Your answer must be every line of the data below that holds the string "bare", copied exactly.

┌──

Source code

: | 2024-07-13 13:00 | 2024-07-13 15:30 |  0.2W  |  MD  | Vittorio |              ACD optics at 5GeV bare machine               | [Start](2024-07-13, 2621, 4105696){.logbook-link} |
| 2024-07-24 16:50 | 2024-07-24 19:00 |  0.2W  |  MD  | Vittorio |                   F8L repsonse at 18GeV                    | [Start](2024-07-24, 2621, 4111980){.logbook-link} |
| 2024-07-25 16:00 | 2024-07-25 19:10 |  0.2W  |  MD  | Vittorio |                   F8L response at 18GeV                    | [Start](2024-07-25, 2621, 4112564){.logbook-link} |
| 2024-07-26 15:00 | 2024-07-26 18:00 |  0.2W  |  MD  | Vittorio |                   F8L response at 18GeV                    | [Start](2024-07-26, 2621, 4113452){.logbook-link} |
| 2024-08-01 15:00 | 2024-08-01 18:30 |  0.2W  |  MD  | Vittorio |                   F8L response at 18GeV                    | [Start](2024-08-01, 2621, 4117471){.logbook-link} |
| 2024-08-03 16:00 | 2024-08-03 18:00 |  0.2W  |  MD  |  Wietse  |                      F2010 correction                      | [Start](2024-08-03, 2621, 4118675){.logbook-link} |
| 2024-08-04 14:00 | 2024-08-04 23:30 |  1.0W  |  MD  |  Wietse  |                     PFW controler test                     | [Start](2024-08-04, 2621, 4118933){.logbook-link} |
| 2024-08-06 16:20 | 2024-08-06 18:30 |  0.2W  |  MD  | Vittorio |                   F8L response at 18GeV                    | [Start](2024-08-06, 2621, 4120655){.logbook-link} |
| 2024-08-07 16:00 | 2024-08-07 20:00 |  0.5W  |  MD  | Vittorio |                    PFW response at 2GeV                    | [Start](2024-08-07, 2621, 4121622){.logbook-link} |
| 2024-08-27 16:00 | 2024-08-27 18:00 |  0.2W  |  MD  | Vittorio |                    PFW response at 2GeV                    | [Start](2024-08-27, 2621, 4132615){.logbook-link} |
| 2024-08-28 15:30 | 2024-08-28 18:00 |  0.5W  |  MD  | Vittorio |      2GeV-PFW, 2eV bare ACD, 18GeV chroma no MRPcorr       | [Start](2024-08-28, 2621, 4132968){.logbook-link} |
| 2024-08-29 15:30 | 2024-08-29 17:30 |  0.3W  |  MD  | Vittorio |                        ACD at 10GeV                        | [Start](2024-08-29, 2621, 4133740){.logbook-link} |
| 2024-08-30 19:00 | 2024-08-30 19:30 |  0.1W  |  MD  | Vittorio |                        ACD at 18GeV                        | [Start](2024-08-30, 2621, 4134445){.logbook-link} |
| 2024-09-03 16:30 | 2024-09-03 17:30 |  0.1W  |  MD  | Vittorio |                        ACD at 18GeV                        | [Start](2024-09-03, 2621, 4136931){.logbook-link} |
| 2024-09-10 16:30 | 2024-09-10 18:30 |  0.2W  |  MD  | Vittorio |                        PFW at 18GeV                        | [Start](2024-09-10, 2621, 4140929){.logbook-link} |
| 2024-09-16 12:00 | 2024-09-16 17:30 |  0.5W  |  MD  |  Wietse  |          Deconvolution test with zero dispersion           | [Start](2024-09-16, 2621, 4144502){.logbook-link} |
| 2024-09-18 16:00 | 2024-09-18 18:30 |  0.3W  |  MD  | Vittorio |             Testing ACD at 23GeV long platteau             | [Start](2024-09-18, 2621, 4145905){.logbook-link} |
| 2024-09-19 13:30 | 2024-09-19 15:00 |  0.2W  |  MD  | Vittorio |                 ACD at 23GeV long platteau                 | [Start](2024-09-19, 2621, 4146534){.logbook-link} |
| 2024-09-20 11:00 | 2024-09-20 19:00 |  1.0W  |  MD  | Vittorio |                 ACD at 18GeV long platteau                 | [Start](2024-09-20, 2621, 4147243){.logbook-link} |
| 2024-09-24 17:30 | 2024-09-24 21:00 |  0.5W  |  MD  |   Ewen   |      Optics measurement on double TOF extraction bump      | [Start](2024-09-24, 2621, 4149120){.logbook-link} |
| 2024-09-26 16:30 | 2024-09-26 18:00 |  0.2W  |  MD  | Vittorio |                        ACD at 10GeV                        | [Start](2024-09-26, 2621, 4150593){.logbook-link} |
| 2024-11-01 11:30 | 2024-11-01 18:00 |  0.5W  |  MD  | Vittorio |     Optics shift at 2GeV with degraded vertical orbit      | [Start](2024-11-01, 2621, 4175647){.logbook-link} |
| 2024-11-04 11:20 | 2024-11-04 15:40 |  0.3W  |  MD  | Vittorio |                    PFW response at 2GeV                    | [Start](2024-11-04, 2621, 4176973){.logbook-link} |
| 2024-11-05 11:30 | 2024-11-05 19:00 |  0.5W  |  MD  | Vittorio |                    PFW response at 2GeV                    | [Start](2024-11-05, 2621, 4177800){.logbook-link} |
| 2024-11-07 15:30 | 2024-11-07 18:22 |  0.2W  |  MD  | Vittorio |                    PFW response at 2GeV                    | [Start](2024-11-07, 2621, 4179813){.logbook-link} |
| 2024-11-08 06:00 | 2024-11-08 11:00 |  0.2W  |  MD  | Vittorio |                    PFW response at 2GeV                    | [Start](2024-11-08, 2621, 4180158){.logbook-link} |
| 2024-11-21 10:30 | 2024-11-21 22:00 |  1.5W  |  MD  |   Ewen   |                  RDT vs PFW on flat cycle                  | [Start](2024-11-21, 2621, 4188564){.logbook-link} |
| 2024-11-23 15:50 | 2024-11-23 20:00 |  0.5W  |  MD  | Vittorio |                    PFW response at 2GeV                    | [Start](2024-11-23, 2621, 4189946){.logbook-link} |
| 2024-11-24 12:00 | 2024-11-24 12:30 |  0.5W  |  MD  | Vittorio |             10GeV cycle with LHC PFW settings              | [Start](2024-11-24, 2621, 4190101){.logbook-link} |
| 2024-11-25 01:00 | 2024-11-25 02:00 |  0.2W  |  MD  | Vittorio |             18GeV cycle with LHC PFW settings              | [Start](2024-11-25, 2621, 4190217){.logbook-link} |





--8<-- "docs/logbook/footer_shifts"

└──

- [Expected output]:
: | 2024-07-13 13:00 | 2024-07-13 15:30 |  0.2W  |  MD  | Vittorio |              ACD optics at 5GeV bare machine               | [Start](2024-07-13, 2621, 4105696){.logbook-link} |
| 2024-08-28 15:30 | 2024-08-28 18:00 |  0.5W  |  MD  | Vittorio |      2GeV-PFW, 2eV bare ACD, 18GeV chroma no MRPcorr       | [Start](2024-08-28, 2621, 4132968){.logbook-link} |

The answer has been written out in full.